- TRY IT: Copy out the data word for word, without any of its pictures.

[AVAILABLE DATA — start]

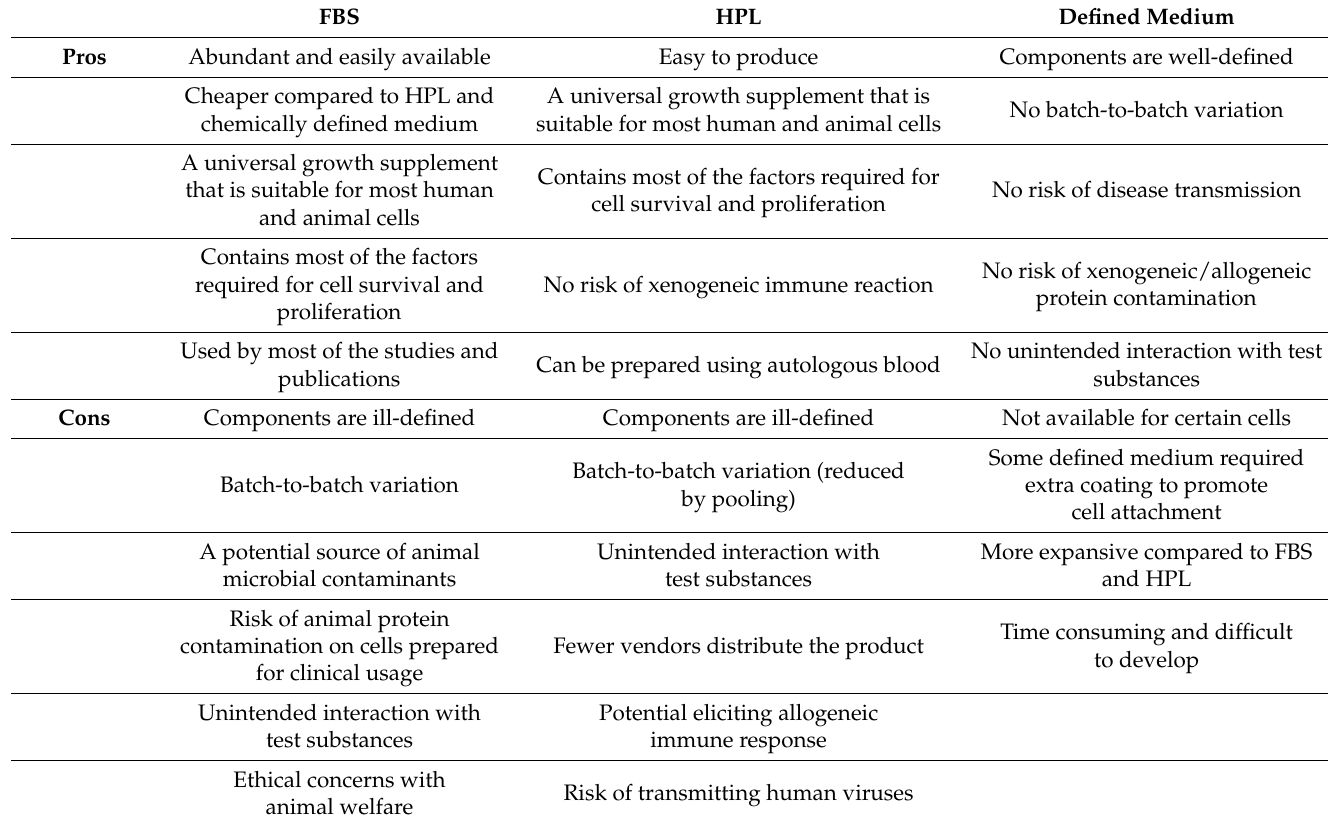
Table 1. Pros and cons of FBS, HPL and defined medium in cell culture. FBS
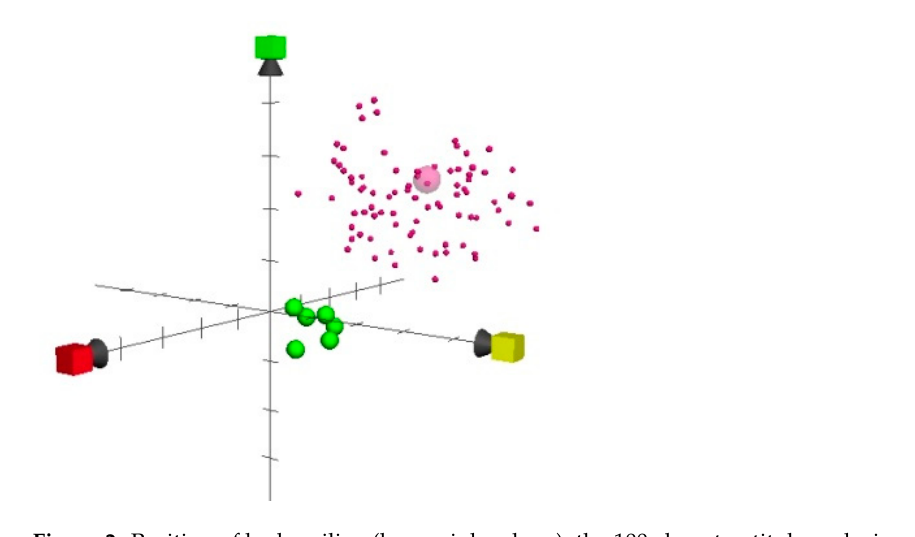
Figure 2. Position of bedaquiline (large pink sphere), the 100 closest antituberculosis compounds (small spheres), and quinoline compounds (green spheres), using ChemGPS-NP scores, where PC1 (x = red), PC2 (y = yellow), and PC3 (green).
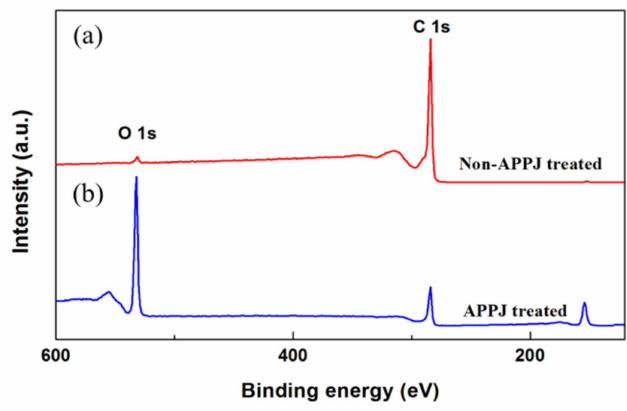
Figure 4. XPS survey spectra of ( a ) non-modified and ( b ) APPJ-modified graphite sheets.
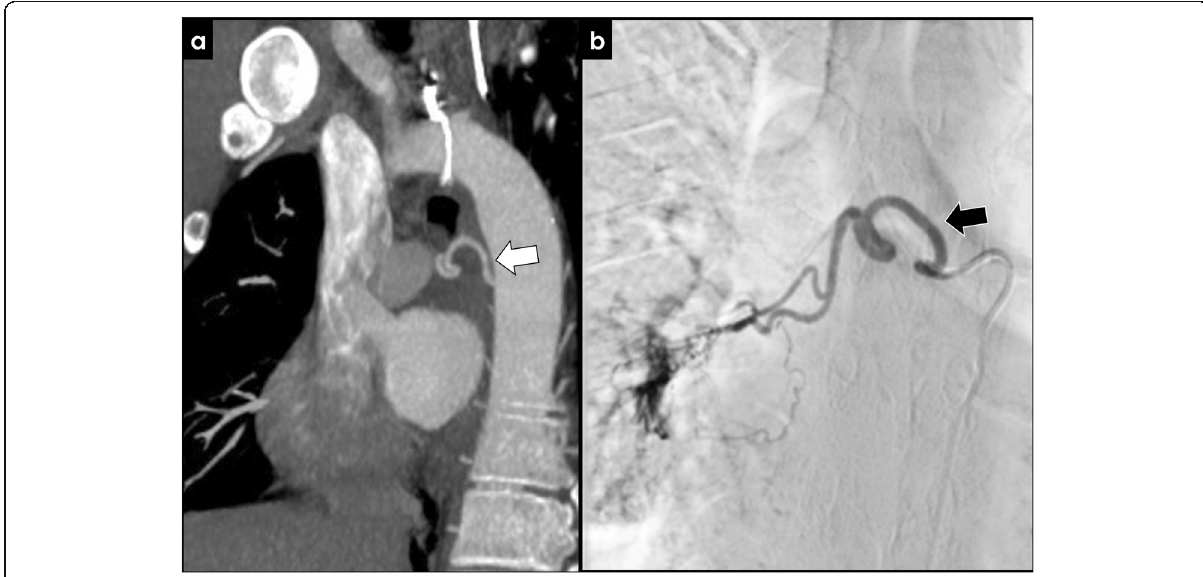
Fig. 11 Bronchial artery hypertrophy. Imaging findings of bronchial artery hypertrophy with CECT ( a , white arrow) and angiography ( b , black arrow). Hypervascularity and bronchial artery-pulmonary artery shunt are usually well illustrated with angiography ( b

[AVAILABLE DATA — finish]

- EXPECTED ANSWER:
Table 1. Pros and cons of FBS, HPL and defined medium in cell culture. FBS
Figure 2. Position of bedaquiline (large pink sphere), the 100 closest antituberculosis compounds (small spheres), and quinoline compounds (green spheres), using ChemGPS-NP scores, where PC1 (x = red), PC2 (y = yellow), and PC3 (green).
Figure 4. XPS survey spectra of ( a ) non-modified and ( b ) APPJ-modified graphite sheets.
Fig. 11 Bronchial artery hypertrophy. Imaging findings of bronchial artery hypertrophy with CECT ( a , white arrow) and angiography ( b , black arrow). Hypervascularity and bronchial artery-pulmonary artery shunt are usually well illustrated with angiography ( b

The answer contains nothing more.